Burnished Copper
by Victoria P.

The Kents' kitchen always smells like apple pie and soap.

Chloe sits at the table, eating cookies, and watches Mrs. Kent work. It's not as though she hasn't offered to help. She has. She does. But Mrs. Kent tells her not to worry, would she like some cookies, and how is it living with Lana? Did she always want a sister?

And Chloe thinks, no. She's always wanted a mother. A mother with glowing copper hair that shines like the bottoms of the burnished copper pots hanging from the ceiling in the Kents' kitchen.

A mother who would listen to her girl troubles and laugh over her boy troubles, kiss her skinned knees and cradle her when she cries.

Chloe loves her father. He's the best dad a girl could have, but lately he's been absent a lot. Working late, trying to make LexCorp a success, trying not to lose everything they have. And she understands that.

She and Lana are friends, but Lana doesn't have a mother either, and Chloe knows that even if she did, it wouldn't be the same.

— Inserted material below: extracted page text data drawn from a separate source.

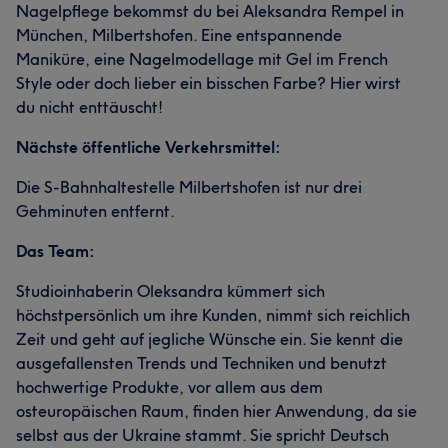
Nagelpflege bekommst du bei Aleksandra Rempel in
München, Milbertshofen. Eine entspannende
Maniküre, eine Nagelmodellage mit Gel im French
Style oder doch lieber ein bisschen Farbe? Hier wirst
du nicht enttäuscht!
Nächste öffentliche Verkehrsmittel:
Die S-Bahnhaltestelle Milbertshofen ist nur drei
Gehminuten entfernt.
Das Team:
Studioinhaberin Oleksandra kümmert sich
höchstpersönlich um ihre Kunden, nimmt sich reichlich
Zeit und geht auf jegliche Wünsche ein. Sie kennt die
ausgefallensten Trends und Techniken und benutzt
hochwertige Produkte, vor allem aus dem
osteuropäischen Raum, finden hier Anwendung, da sie
selbst aus der Ukraine stammt. Sie spricht Deutsch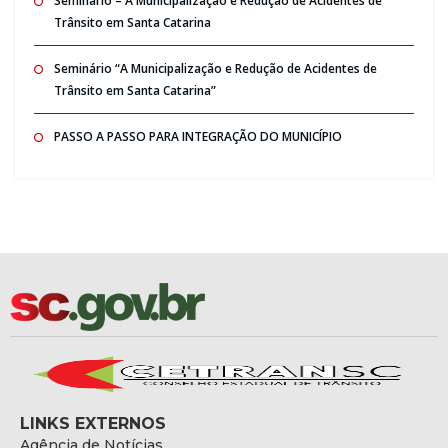
Seminario – A Municipalização e Redução de Acidentes de
Trânsito em Santa Catarina
Seminário “A Municipalização e Redução de Acidentes de
Trânsito em Santa Catarina”
PASSO A PASSO PARA INTEGRAÇÃO DO MUNICÍPIO
LINKS EXTERNOS
Agência de Notícias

Because how could she compete with Lana for her mother's love?

Whereas Mrs. Kent -- everybody in town knows how much Martha Kent wanted children, how overjoyed she was to adopt Clark. So it's possible that Mrs. Kent is also secretly longing for a daughter.

A daughter with a wacky haircut and a curious streak a mile wide. A daughter with whom she could share secret Kent recipes for apple pie and chocolate chip cookies.

Chloe wonders how much of her infatuation with Clark is based on that secret desire for a mother, for someone who didn't leave when things got tough, who cared enough to worry, and tucked her in at night, even at the ripe old age of sixteen, when she should be beyond that.

Because Smallville is a scary place sometimes, with its meteor mutants and snobbish cheerleaders, its bald billionaires and unfathomable faarmboys, and sometimes a girl needs her mother.

Chloe feels safe in the Kents' kitchen, and not just because she believes Clark will save her from whatever monsters lurk in the woods.

She feels tears pricking behind her eyes, and she closes them, pretending for the moment that this is her home, and Mrs. Kent is her mother.